• **Task to carry out**: Reproduce the records word for word, starting at their very beginning and ending at the line that contains "comenzar a utilizar", with that line included.

• **Data provided**:
----------
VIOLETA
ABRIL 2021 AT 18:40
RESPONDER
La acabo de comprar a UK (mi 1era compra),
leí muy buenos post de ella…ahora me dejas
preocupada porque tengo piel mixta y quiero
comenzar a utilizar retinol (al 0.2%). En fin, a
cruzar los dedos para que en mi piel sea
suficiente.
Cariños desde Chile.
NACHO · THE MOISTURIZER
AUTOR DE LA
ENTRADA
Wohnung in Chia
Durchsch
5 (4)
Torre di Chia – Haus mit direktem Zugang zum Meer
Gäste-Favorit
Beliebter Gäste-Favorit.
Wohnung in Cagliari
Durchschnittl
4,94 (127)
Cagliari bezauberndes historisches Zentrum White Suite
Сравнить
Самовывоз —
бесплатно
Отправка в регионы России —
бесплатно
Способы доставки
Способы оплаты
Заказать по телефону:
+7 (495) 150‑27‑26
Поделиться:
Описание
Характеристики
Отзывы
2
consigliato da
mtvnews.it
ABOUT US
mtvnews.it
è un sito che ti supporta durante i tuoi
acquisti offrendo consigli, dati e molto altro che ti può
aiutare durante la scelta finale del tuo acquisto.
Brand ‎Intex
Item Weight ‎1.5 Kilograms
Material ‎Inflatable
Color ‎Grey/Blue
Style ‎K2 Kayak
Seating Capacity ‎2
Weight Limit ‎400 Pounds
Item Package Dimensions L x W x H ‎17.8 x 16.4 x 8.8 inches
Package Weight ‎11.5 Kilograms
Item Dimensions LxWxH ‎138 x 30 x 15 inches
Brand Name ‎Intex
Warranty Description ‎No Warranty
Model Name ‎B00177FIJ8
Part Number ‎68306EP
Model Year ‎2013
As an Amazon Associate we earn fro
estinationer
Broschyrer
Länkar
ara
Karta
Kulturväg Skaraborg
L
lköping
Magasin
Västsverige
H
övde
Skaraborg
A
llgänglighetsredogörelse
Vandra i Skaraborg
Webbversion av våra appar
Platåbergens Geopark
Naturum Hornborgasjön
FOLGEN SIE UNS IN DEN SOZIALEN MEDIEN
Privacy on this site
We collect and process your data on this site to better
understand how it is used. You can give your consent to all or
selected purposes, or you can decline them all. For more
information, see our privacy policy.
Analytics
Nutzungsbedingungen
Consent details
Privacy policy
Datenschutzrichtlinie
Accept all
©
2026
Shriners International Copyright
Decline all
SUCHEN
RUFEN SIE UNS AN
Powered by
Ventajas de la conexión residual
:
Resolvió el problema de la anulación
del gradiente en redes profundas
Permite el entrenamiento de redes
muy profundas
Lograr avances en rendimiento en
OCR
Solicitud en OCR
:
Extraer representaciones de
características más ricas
----------
• **Task response**:
VIOLETA
ABRIL 2021 AT 18:40
RESPONDER
La acabo de comprar a UK (mi 1era compra),
leí muy buenos post de ella…ahora me dejas
preocupada porque tengo piel mixta y quiero
comenzar a utilizar retinol (al 0.2%). En fin, a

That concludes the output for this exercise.